Política

FLAVIO BOLSONARO E QUEIROZ

"Rachadinha" de Flávio Bolsonaro pagaria 3.300 auxílios emergênciais

A soma dos valores destinados a Queiroz no esquema de "rachadinha" nos gabinetes de Flávio Bolsonaro seriam capazes de pagar 3.300 auxílios emergenciais.

sexta-feira 26 de junho| Edição do dia

Flavio Queiroz, preso na semana passada, é acusado de obstrução de justiça no inquérito que investiga as “rachadinhas” no Gabinete do na época deputado Flávio Bolsonaro.

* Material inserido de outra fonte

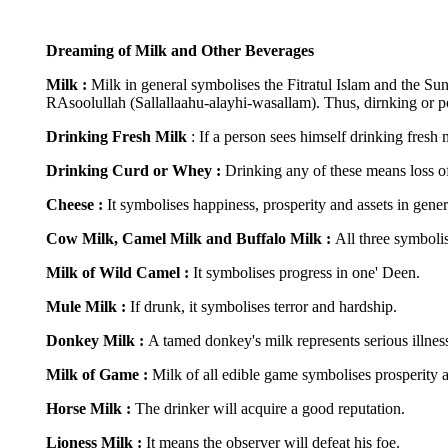
Dreaming of Milk and Other Beverages
Milk :
Milk in general symbolises the Fitratul Islam and the Su
RAsoolullah (Sallallaahu-alayhi-wasallam). Thus, dirnking or pos
Drinking Fresh Milk
: If a person sees himself drinking fresh 
Drinking Curd or Whey :
Drinking any of these means loss of
Cheese :
It symbolises happiness, prosperity and assets in gener
Cow Milk, Camel Milk and Buffalo Milk :
All three symboli
Milk of Wild Camel :
It symbolises progress in one' Deen.
Mule Milk :
If drunk, it symbolises terror and hardship.
Donkey Milk :
A tamed donkey's milk represents serious illness
Milk of Game :
Milk of all edible game symbolises prosperity a
Horse Milk :
The drinker will acquire a good reputation.
Lioness Milk :
It means the observer will defeat his foe.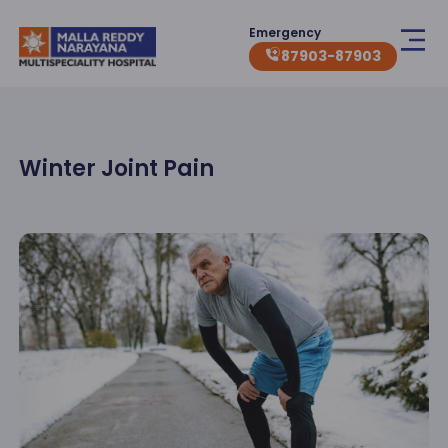
Emergency
87903-87903
Winter Joint Pain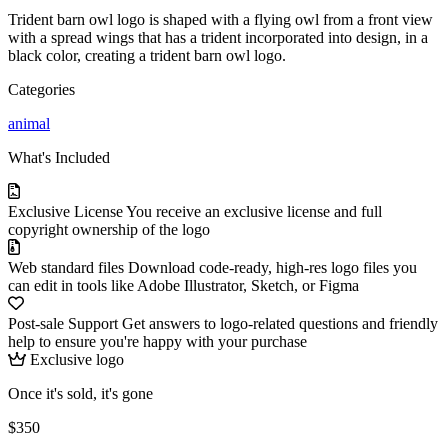
Trident barn owl logo is shaped with a flying owl from a front view
with a spread wings that has a trident incorporated into design, in a
black color, creating a trident barn owl logo.
Categories
animal
What's Included
Exclusive License
You receive an exclusive license and full
copyright ownership of the logo
Web standard files
Download code-ready, high-res logo files you
can edit in tools like Adobe Illustrator, Sketch, or Figma
Post-sale Support
Get answers to logo-related questions and friendly
help to ensure you're happy with your purchase
Exclusive logo
Once it's sold, it's gone
$350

O valor total desviado no esquema de “rachadinhas” conduzido por Queiroz vinculados direta e indiretamente aos gabinetes de Flávio Bolsonaro conseguiriam sustentar 3.300 auxílios emergenciais. São cerca de R$ 2 milhões desviados de que se tem conhecimento.

O valor parece baixo, mas quando lembramos que a “rachadinha” e o desvio de verbas de gabinete é corriqueiro e “trabalho fácil” para diversos deputados de longos anos de carreira, poderíamos estar falando de um número bem mais alto.

Enquanto encaram as consequências e desfechos do caso, o clã Bolsonaro segue fazendo com que sejam os trabalhadores, a população negra e os setores mais precários do país a pagarem os custos da crise sanitária e da crise econômica. Com a MP que autoriza cortes de salários e suspensões de contratos, com as milhares demissões ao redor do país, e o auxílio emergencial com valores muito aquém da necessidade real para sustentar uma família, Bolsonaro garante que sejam atendidos os interesses dos empresários em meio à crise.

Por isso é necessário defender um auxílio emergencial baseado na média salarial do brasileiro, de R$ 2000 reais, como forma de garantir que o isolamento possa ser feito sem que isso destrua as condições de vida e as rendas dos brasileiros, que tem de optar por arriscar suas vidas, ou perder seus empregos ou salários.

Ao mesmo tempo, não podemos, ainda mais nesse cenário de pandemia, seguir aceitando casos como este da “rachadinha” de Flávio Bolsonaro. Essa prática mais do que comum nos gabinetes de políticos burgueses é parte do que prende o dinheiro público nas mãos dos privilégios dessa casta. Bolsonaro e seu clã, que foram eleitos com forte discurso anti-corrupção, de nada estão distantes dos esquemas e negociatas, enquanto fazem avançar medidas que atacam os trabalhadores, em nome dos interesses dos capitalistas, e do ajuste fiscal, necessário para seguir aumentando o pagamento da ilegítima e fraudulenta Dívida Pública.

Por isso é importante fortalecer a bandeira de “Fora Bolsonaro e Mourão”, sem nenhuma confiança no autoritário STF, agora construindo uma trégua com Bolsonaro e os militares, e também sem confiança no Congresso e nos governadores.

É preciso construir uma alternativa independente, onde sejamos nós a tomar os rumos do país, para enfrentar a crise sanitária e a crise econômica, sem confiança neste regime cada vez em maior degradação desde o golpe institucional de 2016. Defendendo uma saída que confie nas forças próprias da classe trabalhadora, que avançe apoiado no ódio a Bolsonaro, voltando seus canhões contra os militares e contra o regime, defendendo uma Assembleia Constituinte Livre e Soberana, onde seja o povo a decidir nosso rumo. Onde poderiamos inclusive abolir os privilégios da casta política, e defender o não pagamento da Dívida Pública, que anualmente suga os recursos do país para o bolso de banqueiros internacionais, e que agora poderiam estar sendo usados para o combate direto da pandemia, com testes, criação de novos leitos, e um auxílio emergencial mais substancial.